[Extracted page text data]
= = =
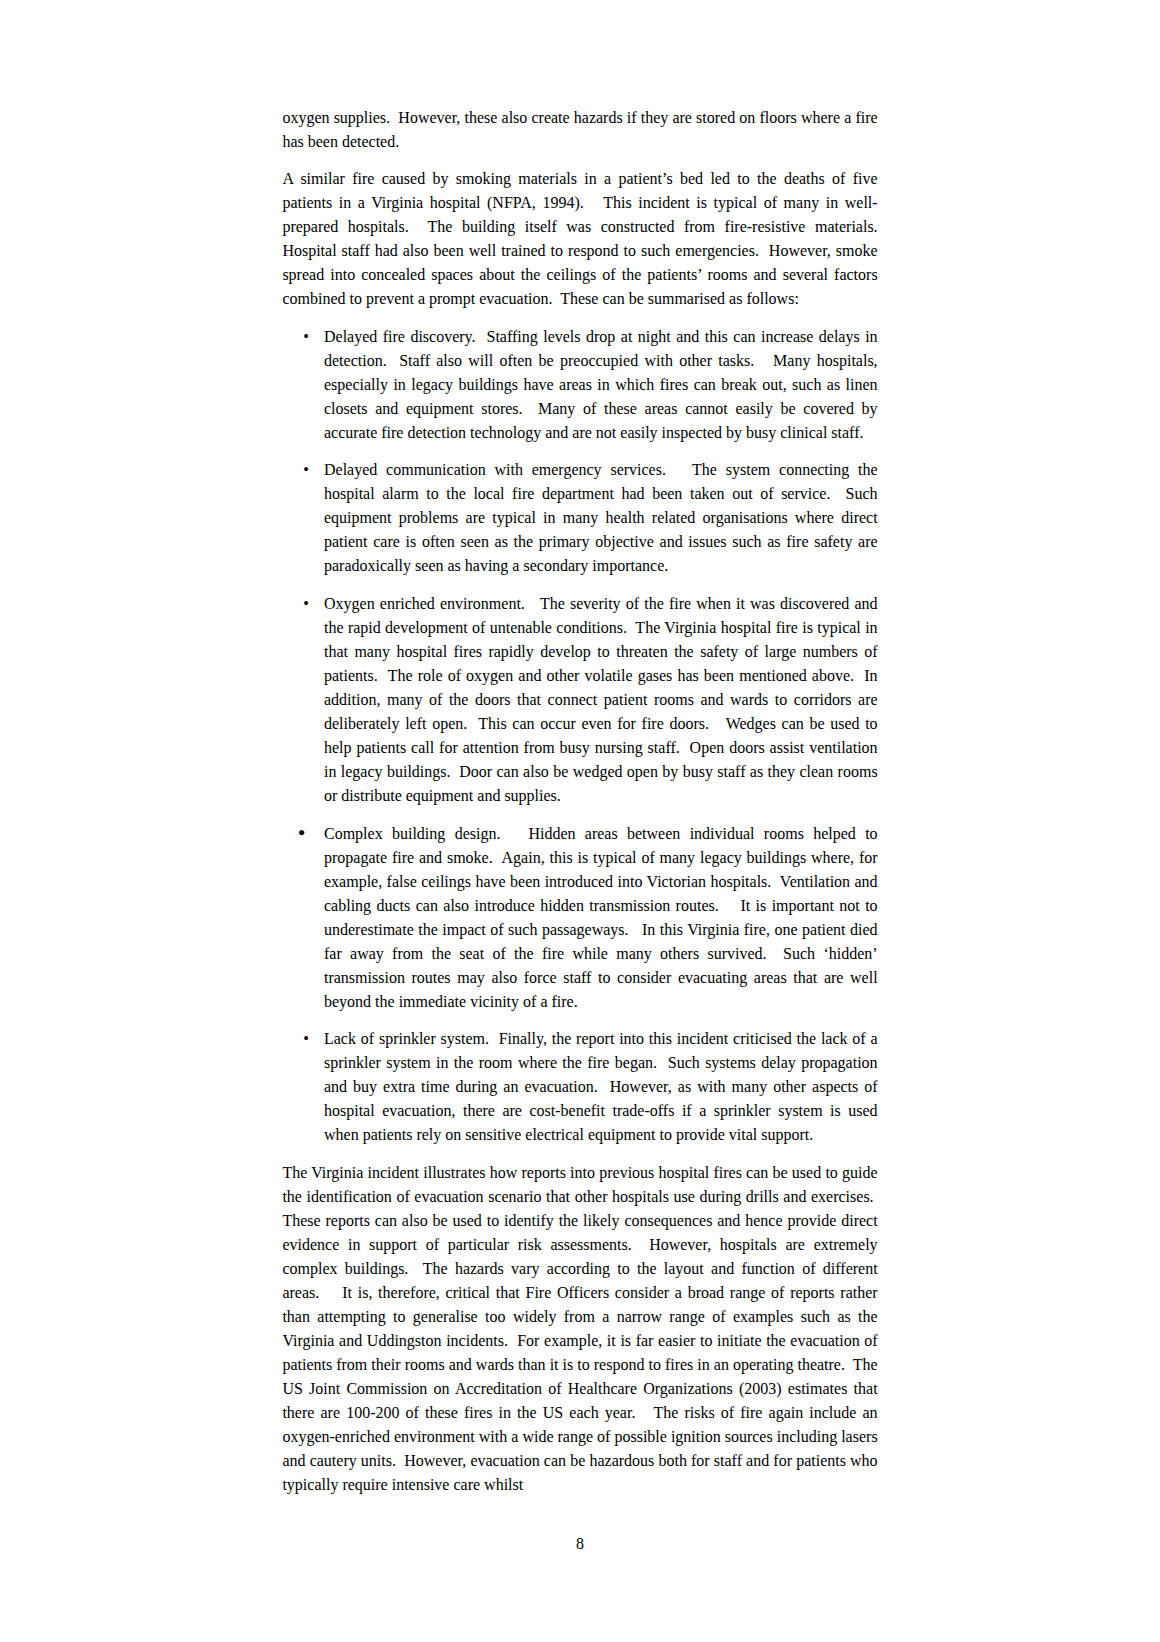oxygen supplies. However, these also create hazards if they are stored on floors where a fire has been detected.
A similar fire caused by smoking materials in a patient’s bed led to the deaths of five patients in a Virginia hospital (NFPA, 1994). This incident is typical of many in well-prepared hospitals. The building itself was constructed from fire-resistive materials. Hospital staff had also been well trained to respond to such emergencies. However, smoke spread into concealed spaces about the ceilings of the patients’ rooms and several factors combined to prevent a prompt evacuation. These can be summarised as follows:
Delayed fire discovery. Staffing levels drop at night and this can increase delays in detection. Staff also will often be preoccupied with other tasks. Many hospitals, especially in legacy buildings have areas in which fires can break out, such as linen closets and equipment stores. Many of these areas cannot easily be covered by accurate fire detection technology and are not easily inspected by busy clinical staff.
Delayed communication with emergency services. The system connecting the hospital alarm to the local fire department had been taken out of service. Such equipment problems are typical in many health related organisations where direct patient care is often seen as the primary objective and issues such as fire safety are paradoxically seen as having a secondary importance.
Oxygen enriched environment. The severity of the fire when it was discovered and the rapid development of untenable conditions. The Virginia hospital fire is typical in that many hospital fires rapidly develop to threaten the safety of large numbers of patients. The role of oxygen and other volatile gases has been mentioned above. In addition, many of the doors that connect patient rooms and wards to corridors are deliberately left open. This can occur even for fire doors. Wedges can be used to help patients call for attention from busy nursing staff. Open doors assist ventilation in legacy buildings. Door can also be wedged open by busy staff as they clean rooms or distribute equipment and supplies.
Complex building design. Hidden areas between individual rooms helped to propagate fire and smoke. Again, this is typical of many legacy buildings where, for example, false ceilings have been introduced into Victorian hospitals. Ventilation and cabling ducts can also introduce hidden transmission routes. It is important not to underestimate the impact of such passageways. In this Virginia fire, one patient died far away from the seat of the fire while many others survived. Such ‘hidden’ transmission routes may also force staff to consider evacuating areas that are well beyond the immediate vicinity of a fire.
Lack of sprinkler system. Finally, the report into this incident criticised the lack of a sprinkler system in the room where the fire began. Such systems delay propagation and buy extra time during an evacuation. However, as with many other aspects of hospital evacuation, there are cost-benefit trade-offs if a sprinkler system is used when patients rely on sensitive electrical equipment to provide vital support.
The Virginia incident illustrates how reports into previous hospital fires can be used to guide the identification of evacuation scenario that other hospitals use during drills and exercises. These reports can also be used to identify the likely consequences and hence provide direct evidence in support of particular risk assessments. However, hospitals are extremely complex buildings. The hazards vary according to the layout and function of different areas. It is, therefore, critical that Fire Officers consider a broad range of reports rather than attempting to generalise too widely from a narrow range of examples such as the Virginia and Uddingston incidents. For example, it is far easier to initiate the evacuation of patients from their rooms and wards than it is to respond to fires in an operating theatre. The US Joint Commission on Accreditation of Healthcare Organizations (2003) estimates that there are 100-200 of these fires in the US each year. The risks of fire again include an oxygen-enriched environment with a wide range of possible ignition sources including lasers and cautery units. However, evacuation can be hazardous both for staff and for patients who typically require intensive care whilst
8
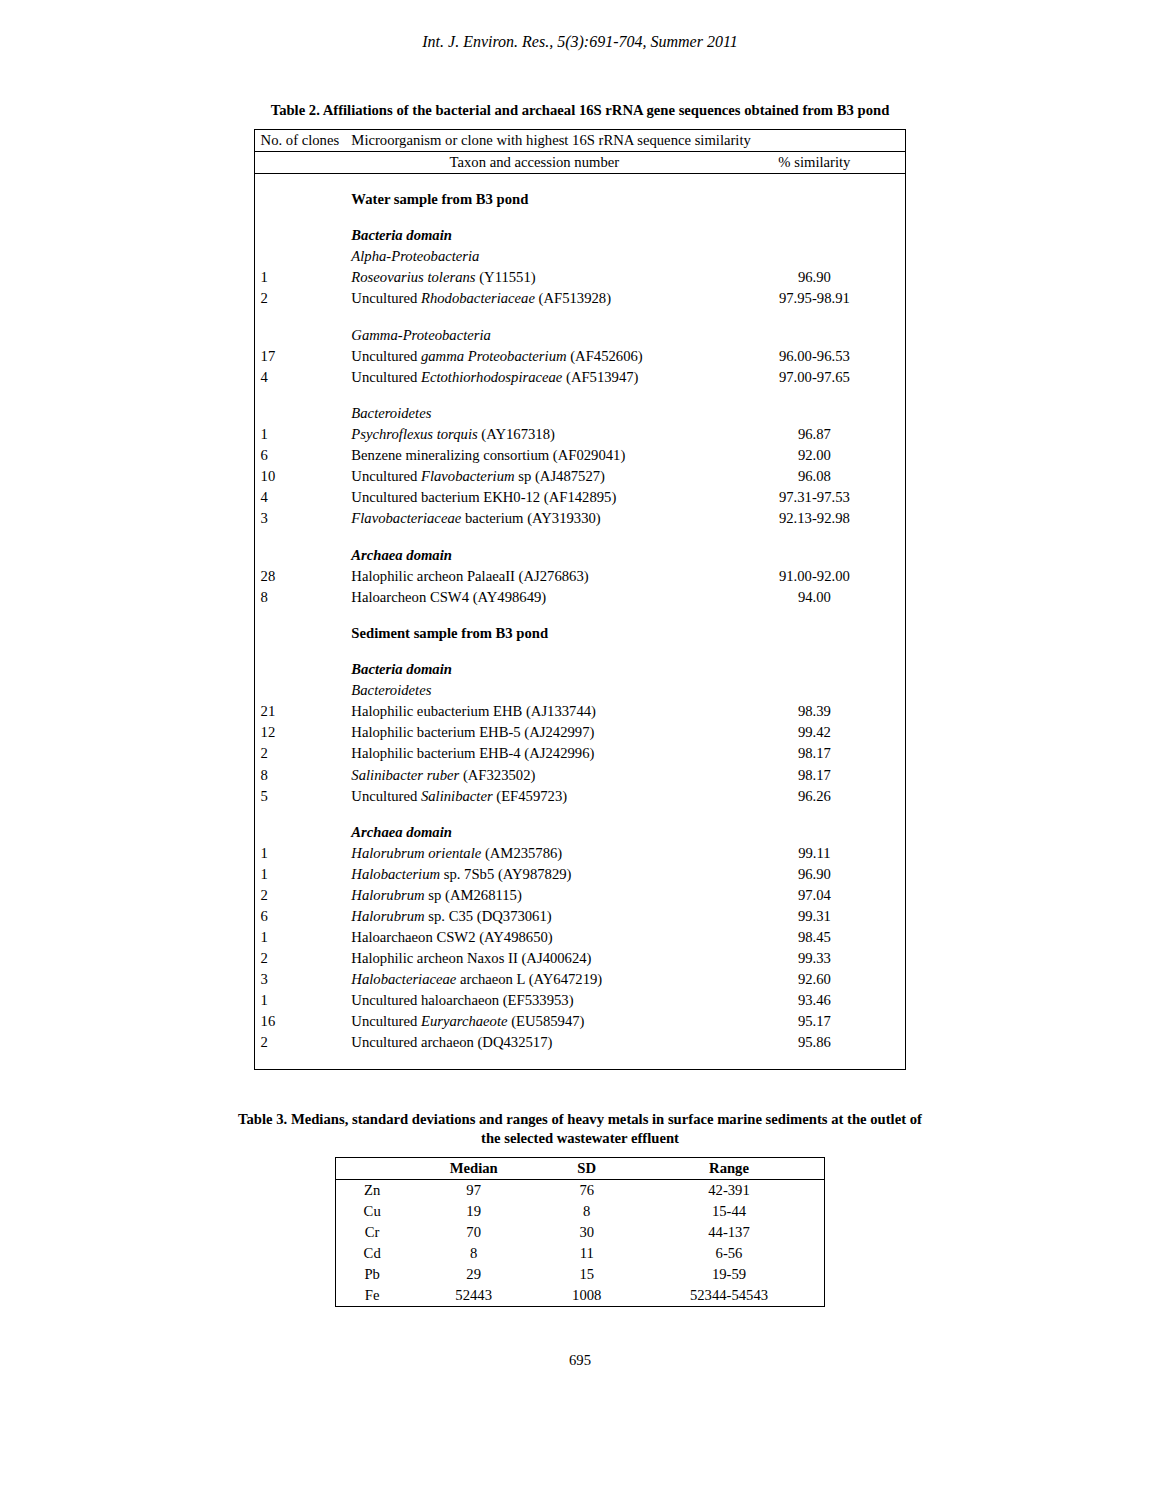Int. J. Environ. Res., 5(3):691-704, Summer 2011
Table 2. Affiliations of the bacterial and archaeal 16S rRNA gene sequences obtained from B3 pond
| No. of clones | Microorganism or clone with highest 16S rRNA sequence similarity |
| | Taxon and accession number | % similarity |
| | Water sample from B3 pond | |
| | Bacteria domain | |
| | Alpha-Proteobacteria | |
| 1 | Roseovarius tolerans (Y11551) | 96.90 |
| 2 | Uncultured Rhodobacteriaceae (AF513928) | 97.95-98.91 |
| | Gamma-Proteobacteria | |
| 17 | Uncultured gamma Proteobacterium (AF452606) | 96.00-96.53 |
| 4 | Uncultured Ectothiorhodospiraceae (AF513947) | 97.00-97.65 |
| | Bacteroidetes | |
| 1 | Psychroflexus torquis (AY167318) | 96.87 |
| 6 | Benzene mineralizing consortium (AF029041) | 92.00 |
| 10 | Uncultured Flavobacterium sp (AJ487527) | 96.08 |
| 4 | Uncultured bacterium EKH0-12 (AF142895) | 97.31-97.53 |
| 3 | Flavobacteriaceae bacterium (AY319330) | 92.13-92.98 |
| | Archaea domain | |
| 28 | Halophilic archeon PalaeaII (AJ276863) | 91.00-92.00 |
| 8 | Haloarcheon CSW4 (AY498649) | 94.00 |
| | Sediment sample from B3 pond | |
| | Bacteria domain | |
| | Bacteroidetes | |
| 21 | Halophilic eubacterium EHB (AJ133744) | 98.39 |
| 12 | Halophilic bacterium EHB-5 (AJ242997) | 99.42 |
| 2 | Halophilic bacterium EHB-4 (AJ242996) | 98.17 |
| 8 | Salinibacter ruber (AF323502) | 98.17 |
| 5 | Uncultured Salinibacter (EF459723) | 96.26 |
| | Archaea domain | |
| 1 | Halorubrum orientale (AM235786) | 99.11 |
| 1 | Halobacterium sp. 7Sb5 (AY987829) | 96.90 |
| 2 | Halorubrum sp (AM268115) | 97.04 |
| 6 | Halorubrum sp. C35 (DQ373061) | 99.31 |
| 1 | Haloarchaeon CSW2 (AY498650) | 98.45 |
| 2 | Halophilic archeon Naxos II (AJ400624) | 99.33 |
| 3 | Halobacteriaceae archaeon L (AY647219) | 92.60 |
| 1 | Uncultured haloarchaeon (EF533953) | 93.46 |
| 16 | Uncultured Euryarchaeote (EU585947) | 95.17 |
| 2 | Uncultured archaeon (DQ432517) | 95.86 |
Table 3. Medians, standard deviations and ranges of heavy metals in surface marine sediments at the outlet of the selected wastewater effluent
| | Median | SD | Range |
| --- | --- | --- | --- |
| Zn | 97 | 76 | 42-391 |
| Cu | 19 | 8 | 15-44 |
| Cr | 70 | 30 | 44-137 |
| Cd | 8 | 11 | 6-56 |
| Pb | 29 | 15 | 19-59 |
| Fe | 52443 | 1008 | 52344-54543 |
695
= = =
* What to produce
Go through the entries and return each line where the word "Halorubrum" appears.

* Output of the exercise
| 1 | Halorubrum orientale (AM235786) | 99.11 |
| 2 | Halorubrum sp (AM268115) | 97.04 |
| 6 | Halorubrum sp. C35 (DQ373061) | 99.31 |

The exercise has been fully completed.